China’s third aircraft carrier Fujian (18) left Shanghai on Wednesday morning to conduct its first sea trial, according to a report by People’s Liberation Army News. Meanwhile, the People’s Liberation Army Navy’s (PLAN) first batch of female naval aviators carried out their first solo flight on Apr. 25.
Fujian left Jiangnan Shipyard at 8 a.m. on Wednesday, according to PLA News, with the sea trial being conducted to test and verify the reliability and stability of the carrier’s power, electrical and other systems. No details were given as to the location or duration of the sea trials, but the China Maritime Safety Administration issued a navigational hazard safety notice for an area 80 miles away from Shanghai starting from Wednesday and concluding on May 9. The PLA News report stated that since the carrier was launched in 2022, its construction has been on schedule and it had completed its mooring trials, equipment adjustment and met the technical requirements to sail for sea trials.

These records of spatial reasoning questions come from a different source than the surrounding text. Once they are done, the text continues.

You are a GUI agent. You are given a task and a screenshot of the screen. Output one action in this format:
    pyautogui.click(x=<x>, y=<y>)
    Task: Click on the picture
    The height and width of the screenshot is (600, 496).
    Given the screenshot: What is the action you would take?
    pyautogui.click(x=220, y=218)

The 80,000-ton carrier is China’s first CATOBAR (Catapult Assisted Take-Off Barrier Arrested Recovery) carrier, in contrast to CNS Liaoning (16) and CNS Shandong (17), which both use ski jumps to assist aircraft launches. Fujian also uses the EMALS (Electromagnetic Aircraft Launch System) to launch its aircraft. Currently, only the Gerald R. Ford-class U.S. carriers feature EMALS, though the French PANG (porte-avions de nouvelle génération) new-generation aircraft carrier that will enter service in 2038 will also employ EMALS.

Shandong conducted nine sea trials from May 2018 to November 2019 before it was commissioned in December 2019, though it remains to be seen as to whether Fujian will conduct the same number of trials and in the same time length.

Fujian is expected to enter service by late next year or in 2026, allowing the PLAN’s carrier strike groups (CSGs) to maintain a higher deployment tempo. Neither the Liaoning and Shandong CSGs have conducted a deployment for this year. Liaoning is working its way to operational readiness after coming out of a year-long refit that began in February 2023. Shandong has remained in its home base in Sanya conducting in port drills and crew training since December last year, when it returned from northern China after conducting a month of training of carrier aviation pilots.

In March, Yuan Huazhi, political commissar of the PLAN, told Chinese media that China would announce a fourth carrier soon and would also reveal if it would be a nuclear powered or a conventionally powered like its existing three carriers. So far no official announcement has been made.

With a third and potentially fourth carrier, the PLAN’s carrier aviation force will need to expand, leading to the service in April 2023 opening pilot recruitment to women for the first time. The first batch of female pilot trainees carried out their first solo flights on Apr. 25 at the PLA Naval Aviation University in Yantai, according to a PLA Daily report.

The initial report did not disclose how many trainees made the flights, though a second report by PLA Daily stated that all trainees completed their solo flights successfully and during the hour-long flight, instructors on the ground did not have to issue any corrections to the trainee pilots. All the trainee pilots were born after the year 2000, according to PLA Daily.

PLA Daily also reported that in the summer, the female trainee pilots will carry out advanced flight training which will include instrument flying, navigation, formation flying and night flying. In its 2023 recruitment announcement, PLAN stated that after two months of basic training, cadet pilots would undergo 3-4 years of flight training at the PLA Naval Aviation University before graduating for assignment, thus, at the earliest, China will have its first batch of female naval aviators in late 2026.